Re: Request to document the direct relationship between other configurations

Hyukjin Kwon Wed, 12 Feb 2020 18:10:44 -0800

Adding those information is already a more prevailing style at this moment,
and this is usual to follow prevailing side if there isn't a specific
reason.
If there is confusion about this, I will explicitly add it into the guide (
https://spark.apache.org/contributing.html). Let me know if this still
confuses or disagree.


2020년 2월 13일 (목) 오전 9:47, Hyukjin Kwon <gurwls...@gmail.com>님이 작성:

> Yes, that's probably our final goal to revisit the configurations to make
> it structured and deduplicated documentation cleanly. +1.
>
> One point I would like to add is though to add such information to the
> documentation until we actually manage our final goal
> since probably it's going to take a while to revisit/fix and make it fully
> structured with the documentation.
> If we go more conservatively, we can add such information to the new
> configurations being added from now on at least, and keeping the existing
> configurations as are.
>
>
> On Thu, 13 Feb 2020, 06:12 Dongjoon Hyun, <dongjoon.h...@gmail.com> wrote:
>
>> Thank you for raising the issue, Hyukjin.
>>
>> According to the current status of discussion, it seems that we are able
>> to agree on updating the non-structured configurations and keeping the
>> structured configuration AS-IS.
>>
>> I'm +1 for the revisiting the configurations if that is our direction. If
>> there is some mismatch in structured configurations, we may fix them
>> together.
>>
>> Bests,
>> Dongjoon.
>>
>> On Wed, Feb 12, 2020 at 8:08 AM Jules Damji <dmat...@comcast.net> wrote:
>>
>>> All are valid and valuable observations to put into practice:
>>>
>>> * structured and meaningful config names
>>> * explainable text or succinct description
>>> * easily accessible or searchable
>>>
>>> While these are aspirational but gradually doable if we make it part of
>>> the dev and review cycle. Often meaningful config names, like security,
>>> come as after thought.
>>>
>>> At the AMA in Amsterdam Spark Summit last year, a few developers
>>> lamented the lack of finding Spark configs—what they do; what they are used
>>> for; when and why; and what are their default values.
>>>
>>> Though you one fetch them programmatically, one still has to know what
>>> specific config one islooking for.

Supplied records:
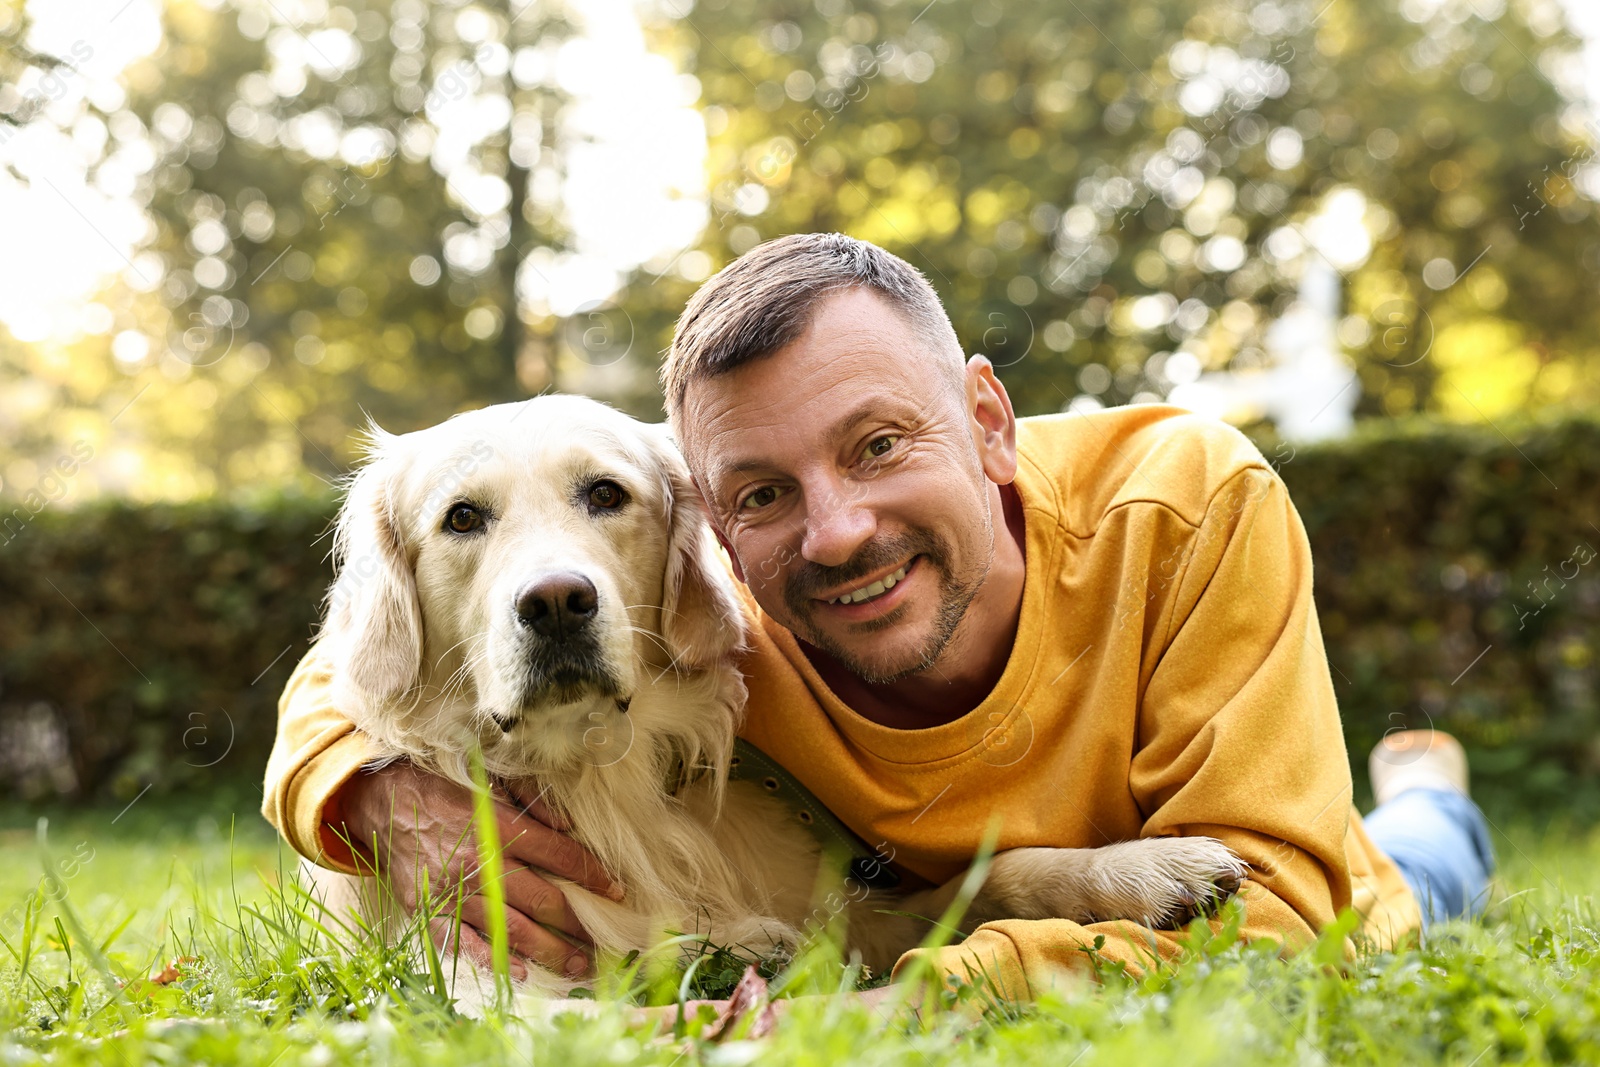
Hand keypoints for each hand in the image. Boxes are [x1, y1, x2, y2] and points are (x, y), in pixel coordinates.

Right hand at [332, 761, 621, 979]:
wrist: (385, 801)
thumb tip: (571, 826)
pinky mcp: (431, 911)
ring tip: (580, 966)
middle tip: (606, 943)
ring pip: (512, 929)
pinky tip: (523, 974)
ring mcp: (455, 891)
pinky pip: (465, 944)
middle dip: (580, 924)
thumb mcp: (493, 778)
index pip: (561, 856)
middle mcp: (482, 862)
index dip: (594, 876)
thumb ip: (534, 799)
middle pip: (544, 900)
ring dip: (551, 951)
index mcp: (501, 826)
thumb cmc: (446, 788)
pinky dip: (495, 962)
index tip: (617, 892)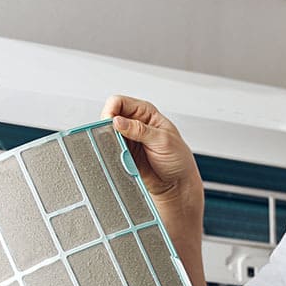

Your objective:
Copy the Spark configuration thread word for word from "Hyukjin Kwon Wed, 12" to "documentation cleanly. +1.". Rely only on the Spark configuration thread for your answer.

Result:
Hyukjin Kwon Wed, 12 Feb 2020 18:10:44 -0800

Adding those information is already a more prevailing style at this moment,
and this is usual to follow prevailing side if there isn't a specific
reason.
If there is confusion about this, I will explicitly add it into the guide (
https://spark.apache.org/contributing.html). Let me know if this still
confuses or disagree.


2020년 2월 13일 (목) 오전 9:47, Hyukjin Kwon <gurwls...@gmail.com>님이 작성:

> Yes, that's probably our final goal to revisit the configurations to make
> it structured and deduplicated documentation cleanly. +1.